_To-do item_: Gather every line in the records below that contains the word "biglietti".

_Collected data_:
----------

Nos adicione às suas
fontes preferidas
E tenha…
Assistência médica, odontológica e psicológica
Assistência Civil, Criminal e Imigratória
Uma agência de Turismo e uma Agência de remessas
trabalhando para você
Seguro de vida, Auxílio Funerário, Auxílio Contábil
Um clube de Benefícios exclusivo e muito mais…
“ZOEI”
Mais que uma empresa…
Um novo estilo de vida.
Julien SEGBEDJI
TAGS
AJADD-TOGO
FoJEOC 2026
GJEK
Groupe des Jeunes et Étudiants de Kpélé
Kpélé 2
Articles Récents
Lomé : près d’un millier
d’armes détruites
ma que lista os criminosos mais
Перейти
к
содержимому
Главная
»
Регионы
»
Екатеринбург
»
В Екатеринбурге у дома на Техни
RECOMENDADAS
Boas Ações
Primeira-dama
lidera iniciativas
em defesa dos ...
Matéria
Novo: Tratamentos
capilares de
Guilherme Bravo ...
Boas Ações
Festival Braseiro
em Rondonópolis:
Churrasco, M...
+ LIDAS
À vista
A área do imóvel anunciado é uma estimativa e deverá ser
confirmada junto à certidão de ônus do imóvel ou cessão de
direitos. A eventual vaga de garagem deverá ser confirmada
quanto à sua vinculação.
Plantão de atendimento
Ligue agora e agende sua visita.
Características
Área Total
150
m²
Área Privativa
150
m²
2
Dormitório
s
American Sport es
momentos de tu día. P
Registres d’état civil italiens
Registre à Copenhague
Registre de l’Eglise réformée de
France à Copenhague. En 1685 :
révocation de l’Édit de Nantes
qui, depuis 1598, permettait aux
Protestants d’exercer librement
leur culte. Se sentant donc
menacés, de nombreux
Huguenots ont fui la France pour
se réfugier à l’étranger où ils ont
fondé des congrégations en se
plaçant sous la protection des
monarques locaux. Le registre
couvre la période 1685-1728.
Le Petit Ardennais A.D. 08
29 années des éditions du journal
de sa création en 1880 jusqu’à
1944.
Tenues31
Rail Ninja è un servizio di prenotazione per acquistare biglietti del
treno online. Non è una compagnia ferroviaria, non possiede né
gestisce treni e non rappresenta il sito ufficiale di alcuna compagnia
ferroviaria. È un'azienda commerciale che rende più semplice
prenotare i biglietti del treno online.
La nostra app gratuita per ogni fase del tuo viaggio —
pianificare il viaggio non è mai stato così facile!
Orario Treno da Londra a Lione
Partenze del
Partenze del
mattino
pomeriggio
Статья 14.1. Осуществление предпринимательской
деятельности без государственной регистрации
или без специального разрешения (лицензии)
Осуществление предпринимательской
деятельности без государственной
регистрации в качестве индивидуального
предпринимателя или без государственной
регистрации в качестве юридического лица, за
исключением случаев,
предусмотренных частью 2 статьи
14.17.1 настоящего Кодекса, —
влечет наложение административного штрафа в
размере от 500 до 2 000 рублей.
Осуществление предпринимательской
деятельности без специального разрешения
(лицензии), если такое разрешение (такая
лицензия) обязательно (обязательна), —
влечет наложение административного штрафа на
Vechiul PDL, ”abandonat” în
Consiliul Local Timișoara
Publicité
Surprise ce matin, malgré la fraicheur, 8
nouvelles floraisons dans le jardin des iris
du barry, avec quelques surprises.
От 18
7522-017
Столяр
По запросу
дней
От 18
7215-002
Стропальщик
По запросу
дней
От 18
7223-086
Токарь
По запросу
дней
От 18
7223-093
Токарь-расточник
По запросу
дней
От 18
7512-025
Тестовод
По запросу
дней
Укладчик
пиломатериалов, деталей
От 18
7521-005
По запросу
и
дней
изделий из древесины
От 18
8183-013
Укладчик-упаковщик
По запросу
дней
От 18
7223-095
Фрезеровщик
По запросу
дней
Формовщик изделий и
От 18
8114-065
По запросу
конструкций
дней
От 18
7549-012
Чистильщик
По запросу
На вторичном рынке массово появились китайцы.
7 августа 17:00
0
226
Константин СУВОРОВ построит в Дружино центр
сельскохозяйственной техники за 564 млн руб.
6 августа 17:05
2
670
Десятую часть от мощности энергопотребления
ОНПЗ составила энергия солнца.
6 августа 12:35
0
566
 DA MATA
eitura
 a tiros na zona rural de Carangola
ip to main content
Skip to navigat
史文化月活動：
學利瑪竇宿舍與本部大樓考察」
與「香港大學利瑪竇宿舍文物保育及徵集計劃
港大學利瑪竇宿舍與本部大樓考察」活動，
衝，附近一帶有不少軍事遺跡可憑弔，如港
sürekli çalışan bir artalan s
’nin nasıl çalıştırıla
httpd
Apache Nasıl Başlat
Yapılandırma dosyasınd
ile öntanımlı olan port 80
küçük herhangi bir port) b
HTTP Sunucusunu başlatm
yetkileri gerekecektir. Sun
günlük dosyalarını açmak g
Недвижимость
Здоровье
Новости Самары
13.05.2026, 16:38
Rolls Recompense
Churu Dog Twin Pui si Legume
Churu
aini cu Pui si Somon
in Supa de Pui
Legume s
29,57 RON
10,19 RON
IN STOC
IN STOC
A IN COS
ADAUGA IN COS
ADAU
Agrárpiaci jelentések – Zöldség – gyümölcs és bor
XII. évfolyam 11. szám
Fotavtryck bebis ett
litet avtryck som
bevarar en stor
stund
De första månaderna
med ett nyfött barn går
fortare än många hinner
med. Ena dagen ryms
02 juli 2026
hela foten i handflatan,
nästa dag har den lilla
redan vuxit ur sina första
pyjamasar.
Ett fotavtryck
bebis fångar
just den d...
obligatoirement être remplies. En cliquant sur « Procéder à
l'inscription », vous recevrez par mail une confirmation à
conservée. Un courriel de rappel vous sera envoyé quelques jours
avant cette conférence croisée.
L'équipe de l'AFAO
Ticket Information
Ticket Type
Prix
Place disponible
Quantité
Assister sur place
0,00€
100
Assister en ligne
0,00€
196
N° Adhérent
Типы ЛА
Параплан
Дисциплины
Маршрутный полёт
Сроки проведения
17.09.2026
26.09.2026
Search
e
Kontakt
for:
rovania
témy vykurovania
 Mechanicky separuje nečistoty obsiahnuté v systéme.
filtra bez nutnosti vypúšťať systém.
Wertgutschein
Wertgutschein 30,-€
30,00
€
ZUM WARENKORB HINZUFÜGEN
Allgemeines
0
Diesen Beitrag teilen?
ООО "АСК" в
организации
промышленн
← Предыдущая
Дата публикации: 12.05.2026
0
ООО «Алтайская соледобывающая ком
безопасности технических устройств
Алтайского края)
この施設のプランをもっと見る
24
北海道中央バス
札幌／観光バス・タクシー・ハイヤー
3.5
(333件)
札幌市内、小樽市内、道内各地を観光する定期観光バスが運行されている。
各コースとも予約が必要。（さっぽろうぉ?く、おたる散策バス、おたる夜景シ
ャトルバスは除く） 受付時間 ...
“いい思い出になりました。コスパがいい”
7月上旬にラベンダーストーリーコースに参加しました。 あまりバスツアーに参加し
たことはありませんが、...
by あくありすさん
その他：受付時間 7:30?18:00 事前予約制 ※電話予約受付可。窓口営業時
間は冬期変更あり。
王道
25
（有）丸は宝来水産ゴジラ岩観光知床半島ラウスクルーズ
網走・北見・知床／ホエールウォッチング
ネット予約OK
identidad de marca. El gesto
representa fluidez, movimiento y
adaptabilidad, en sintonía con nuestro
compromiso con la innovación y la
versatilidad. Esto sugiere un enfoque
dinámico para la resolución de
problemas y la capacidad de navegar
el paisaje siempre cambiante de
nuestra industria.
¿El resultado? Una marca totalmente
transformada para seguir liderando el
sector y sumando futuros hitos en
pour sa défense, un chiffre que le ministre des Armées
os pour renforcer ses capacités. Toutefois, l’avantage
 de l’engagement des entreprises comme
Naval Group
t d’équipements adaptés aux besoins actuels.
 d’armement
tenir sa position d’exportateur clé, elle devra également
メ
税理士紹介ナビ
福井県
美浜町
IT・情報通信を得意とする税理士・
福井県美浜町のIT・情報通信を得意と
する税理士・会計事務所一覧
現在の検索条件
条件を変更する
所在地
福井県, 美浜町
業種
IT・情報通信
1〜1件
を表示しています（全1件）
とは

----------

_Result for this exercise_:
Rail Ninja è un servizio di prenotazione per acquistare biglietti del
prenotare i biglietti del treno online.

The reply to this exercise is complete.